One key initiative involves the planned Medicaid managed-care transformation roll out by the state Department of Health and Human Services.

The prepaid health plan contracts within the transformation will represent a $6 billion expense annually for three years, followed by two one-year options, so the total contract could be worth $30 billion.

The rollout has been scheduled to debut Nov. 1 in the Triad and Triangle, and in February for the rest of the state.

Medicaid recipients were scheduled to begin enrollment in prepaid health plans on Monday. If a recipient does not choose a plan by Sept. 30, one would be chosen for them.

However, the rollout is dependent upon $218 million in start-up funding in the 2019-20 state budget. According to Berger’s office, that money would go toward patient enrollment-broker contracts, provider credentialing, data analytics and other program-design components.
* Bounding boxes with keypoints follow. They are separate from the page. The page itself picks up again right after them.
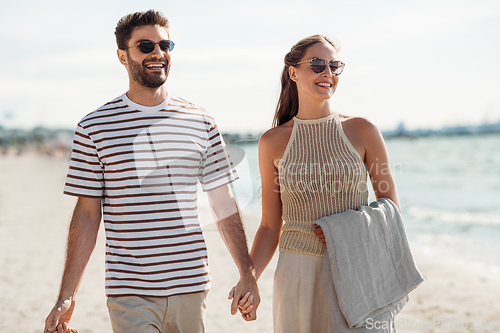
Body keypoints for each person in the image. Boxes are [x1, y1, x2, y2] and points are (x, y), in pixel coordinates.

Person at [44, 9, 259, 333]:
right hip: (130, 293)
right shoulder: (94, 128)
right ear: (122, 55)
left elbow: (221, 200)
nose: (158, 53)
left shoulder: (201, 121)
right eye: (145, 46)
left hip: (192, 286)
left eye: (165, 45)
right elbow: (88, 214)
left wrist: (247, 273)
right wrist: (67, 295)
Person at [246, 35, 401, 332]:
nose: (327, 72)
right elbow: (269, 226)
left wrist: (343, 228)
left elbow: (391, 208)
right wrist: (249, 278)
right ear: (294, 72)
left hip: (358, 268)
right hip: (298, 273)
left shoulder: (362, 130)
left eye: (334, 65)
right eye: (317, 64)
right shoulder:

The latest version of Senate Bill 212 contains an amendment that would postpone the entire debut until at least March 1 if the budget is not signed into law by Monday.

“Our Medicaid reform plan will stop and be unable to move forward on our timeline, risking major improvements in care to Medicaid patients who need medical care,” said Rep. Donny Lambeth, R-Forsyth, and a key House budget writer.

DHHS said Thursday that “our current mandate is to move forward with implementing managed care, and we are on track for a go-live date of Nov. 1.”

Prepaid health plans represent a major overhaul in how the state pays for Medicaid patients’ care. Currently, health providers are paid under a fee-for-service system.

Prepaid plans, by contrast, will pay providers a set amount per month for each patient’s costs. DHHS will reimburse the plans.

Public pressure ‘just isn’t there’

Easing some of the tension was Wednesday’s House approval of a stop-gap supplemental appropriations bill, House Bill 111, that permits funding for certain state projects that are dependent on federal money to go forward. The Senate must approve HB111 before the funding is released.

“I think legislative leaders would prefer to take some time away from Raleigh, rather than linger in town while the budget stalemate continues,” said Mitch Kokai, senior policy analyst with Libertarian think tank John Locke Foundation.

“This break will give lawmakers time for vacations, catching up on their day jobs, and raising money for their next election campaigns.”

Passing a clean budget without Medicaid expansion “would likely require a lot of external public pressure that just isn’t there right now,” said Zagros Madjd-Sadjadi, an economics professor at Winston-Salem State University.

“The fact that North Carolina simply continues its previous budget when a new one is not in place means that there is less likelihood of such pressure than would be the case in a state where the government is not allowed to spend at all without a budget.”